JOB ITEM:
Nothing in the records may change when you print them out again.

(Source data)
........

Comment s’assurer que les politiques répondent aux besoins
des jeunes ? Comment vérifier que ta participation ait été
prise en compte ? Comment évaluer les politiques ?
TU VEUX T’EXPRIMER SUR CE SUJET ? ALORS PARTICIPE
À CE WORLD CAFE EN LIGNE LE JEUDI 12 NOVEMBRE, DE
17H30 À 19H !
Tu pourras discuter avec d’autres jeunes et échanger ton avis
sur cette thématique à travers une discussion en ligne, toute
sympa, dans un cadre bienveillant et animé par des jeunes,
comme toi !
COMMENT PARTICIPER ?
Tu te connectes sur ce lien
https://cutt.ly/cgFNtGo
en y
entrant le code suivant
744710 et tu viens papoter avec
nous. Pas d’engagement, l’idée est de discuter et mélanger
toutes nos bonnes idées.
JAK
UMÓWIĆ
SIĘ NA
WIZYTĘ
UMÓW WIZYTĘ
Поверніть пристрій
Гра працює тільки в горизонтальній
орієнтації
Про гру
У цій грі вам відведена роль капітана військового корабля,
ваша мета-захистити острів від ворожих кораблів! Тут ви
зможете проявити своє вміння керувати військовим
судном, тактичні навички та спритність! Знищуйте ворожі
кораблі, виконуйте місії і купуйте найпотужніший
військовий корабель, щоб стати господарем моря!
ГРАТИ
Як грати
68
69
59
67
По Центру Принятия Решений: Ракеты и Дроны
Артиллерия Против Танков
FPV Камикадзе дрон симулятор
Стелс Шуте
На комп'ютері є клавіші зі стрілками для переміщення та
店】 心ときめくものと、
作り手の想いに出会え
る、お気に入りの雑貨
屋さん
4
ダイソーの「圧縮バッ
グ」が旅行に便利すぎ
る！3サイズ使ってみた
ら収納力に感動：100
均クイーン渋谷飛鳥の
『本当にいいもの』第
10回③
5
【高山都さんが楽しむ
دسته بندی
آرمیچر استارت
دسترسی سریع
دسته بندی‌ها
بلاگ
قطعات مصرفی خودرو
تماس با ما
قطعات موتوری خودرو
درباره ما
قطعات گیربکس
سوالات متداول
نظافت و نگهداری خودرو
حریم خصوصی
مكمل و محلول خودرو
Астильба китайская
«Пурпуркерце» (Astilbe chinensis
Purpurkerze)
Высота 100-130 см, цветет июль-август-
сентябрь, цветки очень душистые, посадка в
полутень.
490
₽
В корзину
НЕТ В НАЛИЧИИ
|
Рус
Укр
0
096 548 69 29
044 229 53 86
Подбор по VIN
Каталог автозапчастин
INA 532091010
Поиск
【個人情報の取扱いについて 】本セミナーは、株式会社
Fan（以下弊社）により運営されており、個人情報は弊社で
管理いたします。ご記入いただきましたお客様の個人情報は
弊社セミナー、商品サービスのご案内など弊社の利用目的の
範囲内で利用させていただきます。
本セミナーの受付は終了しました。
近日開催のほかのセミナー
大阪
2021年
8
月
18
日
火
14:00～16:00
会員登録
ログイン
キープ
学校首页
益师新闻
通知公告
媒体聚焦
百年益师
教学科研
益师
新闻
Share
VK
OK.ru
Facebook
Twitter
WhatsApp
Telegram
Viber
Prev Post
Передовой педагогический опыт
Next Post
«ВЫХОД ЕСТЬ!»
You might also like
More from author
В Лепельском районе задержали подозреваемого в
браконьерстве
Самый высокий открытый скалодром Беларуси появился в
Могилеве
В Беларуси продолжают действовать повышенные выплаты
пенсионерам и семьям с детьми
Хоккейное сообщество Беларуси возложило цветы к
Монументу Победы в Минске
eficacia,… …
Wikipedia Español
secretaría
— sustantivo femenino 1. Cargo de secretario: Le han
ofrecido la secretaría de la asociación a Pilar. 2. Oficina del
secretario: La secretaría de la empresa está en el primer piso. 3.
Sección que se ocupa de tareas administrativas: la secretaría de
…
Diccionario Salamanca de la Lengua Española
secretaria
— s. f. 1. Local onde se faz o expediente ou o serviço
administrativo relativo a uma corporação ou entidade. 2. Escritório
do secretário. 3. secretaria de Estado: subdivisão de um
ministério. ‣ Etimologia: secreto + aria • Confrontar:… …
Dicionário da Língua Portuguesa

........

TASK OUTPUT:
Comment s’assurer que les politiques répondent aux besoins
des jeunes ? Comment vérifier que ta participation ait été
prise en compte ? Comment évaluer les politiques ?
TU VEUX T’EXPRIMER SUR CE SUJET ? ALORS PARTICIPE
À CE WORLD CAFE EN LIGNE LE JEUDI 12 NOVEMBRE, DE
17H30 À 19H !
Tu pourras discuter avec d’autres jeunes et échanger ton avis
sur cette thématique à travers une discussion en ligne, toute
sympa, dans un cadre bienveillant et animé par des jeunes,
comme toi !
COMMENT PARTICIPER ?
Tu te connectes sur ce lien
https://cutt.ly/cgFNtGo
en y
entrant le code suivant
744710 et tu viens papoter avec
nous. Pas d’engagement, l’idée est de discuter et mélanger
toutes nos bonnes idées.
JAK
UMÓWIĆ
SIĘ NA
WIZYTĘ
UMÓW WIZYTĘ
Поверніть пристрій
Гра працює тільки в горизонтальній
орієнтації
Про гру
У цій грі вам відведена роль капітана військового корабля,
ваша мета-захистити острів від ворожих кораблів! Тут ви
зможете проявити своє вміння керувати військовим
судном, тактичні навички та спритність! Знищуйте ворожі
кораблі, виконуйте місії і купуйте найпотужніший
військовий корабель, щоб стати господарем моря!
ГРАТИ
Як грати
68
69
59
67
По Центру Принятия Решений: Ракеты и Дроны
Артиллерия Против Танков
FPV Камикадзе дрон симулятор
Стелс Шуте
На комп'ютері є клавіші зі стрілками для переміщення та
店】 心ときめくものと、
作り手の想いに出会え
る、お気に入りの雑貨
屋さん
4
ダイソーの「圧縮バッ
グ」が旅行に便利すぎ
る！3サイズ使ってみた
ら収納力に感動：100
均クイーン渋谷飛鳥の
『本当にいいもの』第
10回③
5
【高山都さんが楽しむ
دسته بندی
آرمیچر استارت
دسترسی سریع
دسته بندی‌ها
بلاگ
قطعات مصرفی خودرو
تماس با ما
قطعات موتوری خودرو
درباره ما
قطعات گیربکس
سوالات متداول
نظافت و نگهداری خودرو
حریم خصوصی
مكمل و محلول خودرو
Астильба китайская
«Пурпуркерце» (Astilbe chinensis
Purpurkerze)
Высота 100-130 см, цветет июль-август-
сентябрь, цветки очень душистые, посадка в
полутень.
490
₽
В корзину
НЕТ В НАЛИЧИИ
|
Рус
Укр
0
096 548 69 29
044 229 53 86
Подбор по VIN
Каталог автозапчастин
INA 532091010
Поиск
【個人情報の取扱いについて 】本セミナーは、株式会社
Fan（以下弊社）により運営されており、個人情報は弊社で
管理いたします。ご記入いただきましたお客様の個人情報は
弊社セミナー、商品サービスのご案内など弊社の利用目的の
範囲内で利用させていただきます。
本セミナーの受付は終了しました。
近日開催のほかのセミナー
大阪
2021年
8
月
18
日
火
14:00～16:00
会員登録
ログイン
キープ
学校首页
益师新闻
通知公告
媒体聚焦
百年益师
教学科研
益师
新闻
Share
VK
OK.ru
Facebook
Twitter
WhatsApp
Telegram
Viber
Prev Post
Передовой педагогический опыт
Next Post
«ВЫХОД ЕСТЬ!»
You might also like
More from author
В Лепельском районе задержали подозреваемого в
браконьерстве
Самый высокий открытый скалодром Беларуси появился в
Могилеве
В Беларуси продолжают действовать повышенные выплаты
пенсионерам и семьям с детьми
Хоккейное сообщество Беларуси возложило цветы к
Монументу Победы в Минске
eficacia,… …
Wikipedia Español
secretaría
— sustantivo femenino 1. Cargo de secretario: Le han
ofrecido la secretaría de la asociación a Pilar. 2. Oficina del
secretario: La secretaría de la empresa está en el primer piso. 3.
Sección que se ocupa de tareas administrativas: la secretaría de
…
Diccionario Salamanca de la Lengua Española
secretaria
— s. f. 1. Local onde se faz o expediente ou o serviço
administrativo relativo a uma corporação ou entidade. 2. Escritório
do secretário. 3. secretaria de Estado: subdivisão de um
ministério. ‣ Etimologia: secreto + aria • Confrontar:… …
Dicionário da Língua Portuguesa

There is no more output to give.